Na początku chciałem serdecznie powitać wszystkich uzytkowników forum :)
Otóż mam pewien problem, mieszkam w małym, nieocieplanym domku, łączna powierzchnia to będzie może około 75m^2.
Otóż, zbliża się wielkimi krokami zima, a ja nie mam zamiaru toczyć w tym roku batalii o ogrzewanie z rodziną.
Posiadam piec SKAMET, o powierzchni 2m^2, mocy 25kW, do tego 'dmuchawa' ELEKTR I. Spalamy w tym miał.
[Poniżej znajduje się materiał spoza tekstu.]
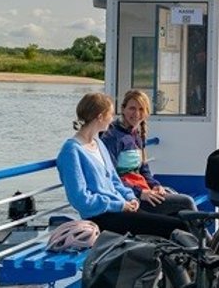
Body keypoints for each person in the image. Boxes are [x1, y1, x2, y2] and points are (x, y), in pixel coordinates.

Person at [56, 92, 186, 238]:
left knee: (180, 220)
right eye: (110, 114)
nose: (112, 119)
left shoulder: (98, 144)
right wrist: (120, 205)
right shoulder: (71, 151)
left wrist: (130, 197)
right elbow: (81, 200)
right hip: (102, 217)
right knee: (177, 227)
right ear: (100, 117)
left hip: (121, 208)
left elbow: (114, 180)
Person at [101, 89, 197, 216]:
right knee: (186, 202)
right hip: (128, 197)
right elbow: (110, 177)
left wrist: (155, 185)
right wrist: (139, 193)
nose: (136, 113)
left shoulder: (136, 134)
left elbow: (143, 170)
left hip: (142, 189)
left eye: (141, 109)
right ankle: (206, 237)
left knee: (178, 212)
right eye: (132, 108)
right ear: (123, 109)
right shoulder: (113, 136)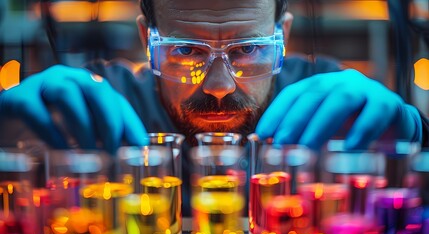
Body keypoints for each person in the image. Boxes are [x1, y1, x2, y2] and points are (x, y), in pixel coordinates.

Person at [0, 0, 427, 216]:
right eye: (185, 50)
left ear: (284, 35)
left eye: (248, 49)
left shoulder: (334, 106)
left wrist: (415, 139)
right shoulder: (91, 107)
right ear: (148, 40)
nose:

Jestem osobą niesamowicie ciepłolubną, dla mnie poniżej 20*C w pokoju w dzień to katorga, najchętniej potrzebowałbym wtedy rękawiczek, grubych skarpet itp... Głównie zalezy mi na utrzymaniu temp ~22*C w jednym, ewentualnie dwóch pokojach o powierzchni około 23m^2 i wysokości ok 2,5m. Pokoje, jak już napisałem, nieocieplane, pod nimi piwnice. Okna plastikowe.
Jak Waszym zdaniem powinien być ustawiony piec? Jaka temp na dmuchawie i ewentualnie jakie inne ustawienia, jeśli są? (bo nie widziałem takich...). Jak to powinno być palone, czy trzeba codziennie rano rozpalać od nowa? W chwili obecnej przez noc dom tak się wyziębia, ze zanim uda się osiągnąć jakąś znośną temperaturę, to mija niesamowicie dużo czasu...
I ewentualnie, jaką opcje dogrzania byście doradzili do tego pokoju? Myślałem nad jakimś grzejnikiem, ale kompletnie się na tym nie znam. Nie wiem, co wyjdzie taniej, czy grzejnik gazowy, czy elektryczny? Czy w przypadku gazowego nie będzie problemu z CO2 itp?